Return every line of the data below that includes the string "Could".

== == ==

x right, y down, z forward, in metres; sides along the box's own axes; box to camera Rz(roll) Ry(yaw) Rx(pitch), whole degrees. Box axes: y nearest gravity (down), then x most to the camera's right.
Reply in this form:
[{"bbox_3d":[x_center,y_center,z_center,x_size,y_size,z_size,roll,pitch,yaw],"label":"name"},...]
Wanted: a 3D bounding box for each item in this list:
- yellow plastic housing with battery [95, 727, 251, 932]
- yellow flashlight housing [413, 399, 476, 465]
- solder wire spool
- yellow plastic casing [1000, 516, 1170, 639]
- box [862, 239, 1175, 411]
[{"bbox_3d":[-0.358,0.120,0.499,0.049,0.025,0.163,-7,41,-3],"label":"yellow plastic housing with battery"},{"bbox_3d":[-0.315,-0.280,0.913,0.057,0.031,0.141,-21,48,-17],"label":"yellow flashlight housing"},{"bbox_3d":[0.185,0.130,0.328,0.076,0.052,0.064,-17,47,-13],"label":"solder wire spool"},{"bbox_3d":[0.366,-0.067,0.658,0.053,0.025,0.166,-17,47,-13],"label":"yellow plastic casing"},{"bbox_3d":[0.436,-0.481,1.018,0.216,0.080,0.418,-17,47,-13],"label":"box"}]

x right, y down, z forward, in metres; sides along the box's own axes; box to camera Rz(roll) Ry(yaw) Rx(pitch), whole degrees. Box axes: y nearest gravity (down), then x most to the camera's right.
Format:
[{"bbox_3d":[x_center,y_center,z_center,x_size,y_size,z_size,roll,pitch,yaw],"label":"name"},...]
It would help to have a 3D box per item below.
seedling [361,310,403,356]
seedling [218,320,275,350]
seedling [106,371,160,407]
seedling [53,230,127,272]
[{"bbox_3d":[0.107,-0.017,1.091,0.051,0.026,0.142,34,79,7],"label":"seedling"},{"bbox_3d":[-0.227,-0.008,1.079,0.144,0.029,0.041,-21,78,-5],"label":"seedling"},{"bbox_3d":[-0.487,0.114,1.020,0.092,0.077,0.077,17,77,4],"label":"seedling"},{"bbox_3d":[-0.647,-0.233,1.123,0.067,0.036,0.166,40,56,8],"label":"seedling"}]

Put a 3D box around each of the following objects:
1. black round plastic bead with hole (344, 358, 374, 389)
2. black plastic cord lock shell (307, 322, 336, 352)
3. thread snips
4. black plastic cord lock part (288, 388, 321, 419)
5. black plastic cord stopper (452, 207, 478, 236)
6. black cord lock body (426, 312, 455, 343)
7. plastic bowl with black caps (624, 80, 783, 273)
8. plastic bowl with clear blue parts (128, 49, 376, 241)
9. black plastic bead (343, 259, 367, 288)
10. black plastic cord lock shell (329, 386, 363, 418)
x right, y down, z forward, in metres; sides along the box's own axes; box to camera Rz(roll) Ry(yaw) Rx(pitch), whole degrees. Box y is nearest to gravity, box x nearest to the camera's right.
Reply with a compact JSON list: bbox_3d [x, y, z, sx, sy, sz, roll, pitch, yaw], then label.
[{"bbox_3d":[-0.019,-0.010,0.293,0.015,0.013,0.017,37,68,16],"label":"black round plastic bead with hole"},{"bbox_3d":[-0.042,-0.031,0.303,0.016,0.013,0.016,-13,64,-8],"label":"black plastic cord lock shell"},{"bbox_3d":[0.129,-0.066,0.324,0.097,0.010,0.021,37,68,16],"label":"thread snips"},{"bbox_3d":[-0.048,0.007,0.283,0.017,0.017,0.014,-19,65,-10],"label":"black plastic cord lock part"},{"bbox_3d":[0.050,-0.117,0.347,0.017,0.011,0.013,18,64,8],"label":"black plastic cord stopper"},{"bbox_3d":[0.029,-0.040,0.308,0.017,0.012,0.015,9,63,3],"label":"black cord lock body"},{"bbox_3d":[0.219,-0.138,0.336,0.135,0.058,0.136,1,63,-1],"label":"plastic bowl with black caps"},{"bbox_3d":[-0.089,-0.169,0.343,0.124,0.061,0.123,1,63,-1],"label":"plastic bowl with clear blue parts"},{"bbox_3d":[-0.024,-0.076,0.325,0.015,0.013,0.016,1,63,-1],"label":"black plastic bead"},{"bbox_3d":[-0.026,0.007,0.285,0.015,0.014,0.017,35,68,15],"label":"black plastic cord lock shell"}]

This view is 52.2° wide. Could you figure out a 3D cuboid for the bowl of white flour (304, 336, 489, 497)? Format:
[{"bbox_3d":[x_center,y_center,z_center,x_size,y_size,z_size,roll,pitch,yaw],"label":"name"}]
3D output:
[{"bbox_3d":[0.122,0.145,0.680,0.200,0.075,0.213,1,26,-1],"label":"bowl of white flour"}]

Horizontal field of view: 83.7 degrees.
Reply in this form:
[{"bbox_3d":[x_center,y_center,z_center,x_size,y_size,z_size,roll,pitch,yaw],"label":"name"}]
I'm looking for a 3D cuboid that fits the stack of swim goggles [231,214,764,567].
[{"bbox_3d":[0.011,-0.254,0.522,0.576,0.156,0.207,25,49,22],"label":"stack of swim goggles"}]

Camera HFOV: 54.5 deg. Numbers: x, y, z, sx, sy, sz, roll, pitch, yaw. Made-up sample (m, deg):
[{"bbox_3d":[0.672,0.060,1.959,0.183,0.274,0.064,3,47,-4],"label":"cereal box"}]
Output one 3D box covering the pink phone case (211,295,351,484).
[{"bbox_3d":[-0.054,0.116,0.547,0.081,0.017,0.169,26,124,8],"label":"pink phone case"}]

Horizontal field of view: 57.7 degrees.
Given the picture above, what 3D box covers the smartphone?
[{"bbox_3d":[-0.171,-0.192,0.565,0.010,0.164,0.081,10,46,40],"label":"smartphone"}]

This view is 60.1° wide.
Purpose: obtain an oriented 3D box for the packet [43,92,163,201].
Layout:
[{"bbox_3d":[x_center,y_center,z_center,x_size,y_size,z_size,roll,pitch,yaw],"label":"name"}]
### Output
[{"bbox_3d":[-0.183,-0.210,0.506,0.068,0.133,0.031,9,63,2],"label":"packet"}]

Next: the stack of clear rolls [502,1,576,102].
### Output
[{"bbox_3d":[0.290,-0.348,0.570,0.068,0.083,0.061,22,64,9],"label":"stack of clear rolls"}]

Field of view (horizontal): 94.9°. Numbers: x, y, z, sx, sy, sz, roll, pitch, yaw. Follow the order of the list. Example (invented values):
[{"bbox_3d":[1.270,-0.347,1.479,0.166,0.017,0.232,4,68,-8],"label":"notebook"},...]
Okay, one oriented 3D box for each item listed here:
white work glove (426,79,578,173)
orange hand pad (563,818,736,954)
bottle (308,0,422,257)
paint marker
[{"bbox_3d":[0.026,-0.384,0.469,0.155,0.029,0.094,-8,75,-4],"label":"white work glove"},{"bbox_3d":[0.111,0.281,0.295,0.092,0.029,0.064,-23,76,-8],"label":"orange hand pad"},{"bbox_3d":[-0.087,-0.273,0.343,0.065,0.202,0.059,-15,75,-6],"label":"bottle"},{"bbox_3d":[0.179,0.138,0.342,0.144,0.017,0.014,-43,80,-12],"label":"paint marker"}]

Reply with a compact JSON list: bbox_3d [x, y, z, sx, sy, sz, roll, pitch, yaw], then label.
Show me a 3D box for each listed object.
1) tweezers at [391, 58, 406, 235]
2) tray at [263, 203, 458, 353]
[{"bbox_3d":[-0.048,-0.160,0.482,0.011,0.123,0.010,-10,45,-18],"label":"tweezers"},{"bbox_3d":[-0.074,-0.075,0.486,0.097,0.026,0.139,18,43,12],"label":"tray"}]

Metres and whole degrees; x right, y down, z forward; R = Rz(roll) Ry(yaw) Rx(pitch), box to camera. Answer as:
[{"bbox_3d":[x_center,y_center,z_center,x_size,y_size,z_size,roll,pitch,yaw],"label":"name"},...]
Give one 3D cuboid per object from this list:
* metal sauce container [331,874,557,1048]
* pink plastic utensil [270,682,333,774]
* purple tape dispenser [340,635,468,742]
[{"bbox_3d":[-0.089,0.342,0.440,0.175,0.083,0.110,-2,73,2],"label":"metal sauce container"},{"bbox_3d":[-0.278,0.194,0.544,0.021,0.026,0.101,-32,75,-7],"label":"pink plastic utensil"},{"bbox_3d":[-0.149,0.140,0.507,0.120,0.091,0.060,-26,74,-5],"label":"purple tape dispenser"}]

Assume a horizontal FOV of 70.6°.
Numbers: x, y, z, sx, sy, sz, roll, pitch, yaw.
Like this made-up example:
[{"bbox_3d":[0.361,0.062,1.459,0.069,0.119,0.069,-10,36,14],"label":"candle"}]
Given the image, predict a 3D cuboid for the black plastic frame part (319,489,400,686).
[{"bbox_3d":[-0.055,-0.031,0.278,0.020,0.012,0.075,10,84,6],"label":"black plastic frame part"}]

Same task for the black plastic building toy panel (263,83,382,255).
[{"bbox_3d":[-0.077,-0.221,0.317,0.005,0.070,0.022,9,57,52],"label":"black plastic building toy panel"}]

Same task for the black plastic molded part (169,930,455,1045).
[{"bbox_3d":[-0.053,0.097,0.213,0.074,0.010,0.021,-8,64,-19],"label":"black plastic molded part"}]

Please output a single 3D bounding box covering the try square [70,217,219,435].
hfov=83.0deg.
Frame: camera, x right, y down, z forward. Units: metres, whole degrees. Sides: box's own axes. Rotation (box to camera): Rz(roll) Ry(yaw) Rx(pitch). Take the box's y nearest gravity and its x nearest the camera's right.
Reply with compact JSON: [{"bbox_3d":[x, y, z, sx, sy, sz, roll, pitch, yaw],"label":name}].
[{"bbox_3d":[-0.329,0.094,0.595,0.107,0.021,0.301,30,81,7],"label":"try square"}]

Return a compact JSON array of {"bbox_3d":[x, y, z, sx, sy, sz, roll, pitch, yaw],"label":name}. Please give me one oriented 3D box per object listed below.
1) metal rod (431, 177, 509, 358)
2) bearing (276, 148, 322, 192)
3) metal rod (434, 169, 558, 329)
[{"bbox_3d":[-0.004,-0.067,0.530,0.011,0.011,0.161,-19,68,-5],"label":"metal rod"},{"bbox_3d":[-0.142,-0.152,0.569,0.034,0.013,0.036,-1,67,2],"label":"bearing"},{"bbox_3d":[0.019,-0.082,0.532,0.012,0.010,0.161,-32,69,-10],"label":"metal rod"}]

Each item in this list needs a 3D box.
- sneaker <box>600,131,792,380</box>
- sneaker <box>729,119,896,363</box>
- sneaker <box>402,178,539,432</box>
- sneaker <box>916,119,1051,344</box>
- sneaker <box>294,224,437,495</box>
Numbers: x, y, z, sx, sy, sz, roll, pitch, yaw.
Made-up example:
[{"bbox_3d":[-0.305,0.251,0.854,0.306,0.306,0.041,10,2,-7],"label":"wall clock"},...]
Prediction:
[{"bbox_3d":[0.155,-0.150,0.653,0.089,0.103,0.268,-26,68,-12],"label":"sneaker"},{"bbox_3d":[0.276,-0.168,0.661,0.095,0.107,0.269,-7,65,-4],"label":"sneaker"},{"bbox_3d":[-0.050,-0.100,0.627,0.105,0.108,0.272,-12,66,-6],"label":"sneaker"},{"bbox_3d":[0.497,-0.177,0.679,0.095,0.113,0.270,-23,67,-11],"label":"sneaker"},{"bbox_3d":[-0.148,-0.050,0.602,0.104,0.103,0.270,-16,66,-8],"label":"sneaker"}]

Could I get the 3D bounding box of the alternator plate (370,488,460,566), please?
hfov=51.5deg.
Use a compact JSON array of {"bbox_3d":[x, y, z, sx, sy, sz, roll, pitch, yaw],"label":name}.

== == ==

__ANSWER TO THIS EXERCISE__.
This view is 52.2° wide. Could you figure out a 3D cuboid for the bowl of white flour (304, 336, 489, 497)? Format:
Could I get the 3D bounding box of the alternator plate (370,488,460,566), please?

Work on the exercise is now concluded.